To examine whether half-dose images acquired with iterative reconstruction are equivalent to the diagnostic quality of full-dose images acquired without iterative reconstruction, the researchers examined 30 patients undergoing supine single-source and dose-matched prone dual-source CTC scans, reconstructed using Siemens Healthcare's proprietary sinogram-affirmed iterative reconstruction (SAFIRE) software. Two experienced radiologists scored image quality on both 2D and 3D images.
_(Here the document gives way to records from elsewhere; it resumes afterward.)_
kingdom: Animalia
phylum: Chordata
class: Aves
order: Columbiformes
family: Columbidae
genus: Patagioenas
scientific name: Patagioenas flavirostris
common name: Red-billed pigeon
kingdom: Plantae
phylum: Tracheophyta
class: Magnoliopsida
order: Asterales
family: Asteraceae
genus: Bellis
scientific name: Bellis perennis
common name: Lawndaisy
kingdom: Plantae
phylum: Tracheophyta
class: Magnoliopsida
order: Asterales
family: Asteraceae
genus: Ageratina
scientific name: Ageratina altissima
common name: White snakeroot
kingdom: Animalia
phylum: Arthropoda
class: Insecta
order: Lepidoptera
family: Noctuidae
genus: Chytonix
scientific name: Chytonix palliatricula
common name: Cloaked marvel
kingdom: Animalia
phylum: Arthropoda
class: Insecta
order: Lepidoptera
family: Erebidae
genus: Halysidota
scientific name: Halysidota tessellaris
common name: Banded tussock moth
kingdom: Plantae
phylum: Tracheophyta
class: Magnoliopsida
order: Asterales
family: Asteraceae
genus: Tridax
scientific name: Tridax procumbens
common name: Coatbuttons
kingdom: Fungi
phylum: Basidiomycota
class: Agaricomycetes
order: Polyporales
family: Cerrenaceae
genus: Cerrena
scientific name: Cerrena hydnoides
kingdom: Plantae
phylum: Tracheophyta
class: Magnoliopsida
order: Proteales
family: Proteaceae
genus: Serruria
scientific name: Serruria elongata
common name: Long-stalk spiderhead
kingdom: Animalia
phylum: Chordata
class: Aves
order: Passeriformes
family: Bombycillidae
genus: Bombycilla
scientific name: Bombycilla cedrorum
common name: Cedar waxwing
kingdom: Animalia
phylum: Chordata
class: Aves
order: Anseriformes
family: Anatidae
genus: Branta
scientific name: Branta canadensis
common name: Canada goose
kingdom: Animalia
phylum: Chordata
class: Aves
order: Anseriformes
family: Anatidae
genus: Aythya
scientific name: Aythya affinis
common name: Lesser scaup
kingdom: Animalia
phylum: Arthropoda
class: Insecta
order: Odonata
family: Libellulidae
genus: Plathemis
Images from the patient studies were all reconstructed using a B30 kernel and 1-mm slice thickness at 0.8-mm increments. Across all the image sets, the study team measured image noise in the liver (excluding vessels), subcutaneous fat, and paraspinal muscle for each scan type. The two expert readers subjectively graded image quality, including noise, texture, and diagnostic confidence.
Image noise was similar between half-dose single-source and dual-source images reconstructed from one tube in a dual-source scanner (tube potential 120 kV or higher for phantoms ≤ 40 mm in width (p < 0.05), the study team wrote. Image quality scores were more than 84% concordant between dual- and single-source images. Finally, half-dose prone VC images reconstructed with SAFIRE had at least 84% concordance with standard-dose CTC except for 3D image noise, which yielded only 76% concordance.
Results concordant in phantom and patient arms
"Phantom experiments confirmed that [dual-source] acquisition mode with cross-scatter correction can provide equal dose and image noise compared to the traditional [single-source] scan for small and medium-sized phantoms at tube potentials greater than 100 kV, and that [single-source] images acquired with half dose are equivalent in noise to half-dose [dual-source] images obtained from single-tube reconstructions under similar conditions," Fletcher and colleagues concluded.
Together, the acquisition and reconstruction methods offer a way to create half-dose images with and without noise reduction to compare with full-dose images, enabling lesion conspicuity and observer performance to be evaluated using noise reduction techniques, the study team wrote. For CTC, image quality for evaluating the colon was comparable between full-dose images and half-dose images reconstructed using iterative reconstruction.
Some co-authors are employees of Siemens Healthcare, which provided the dual-source scanner via a grant. Both SAFIRE software and the Somatom Flash scanner are Siemens Healthcare technologies.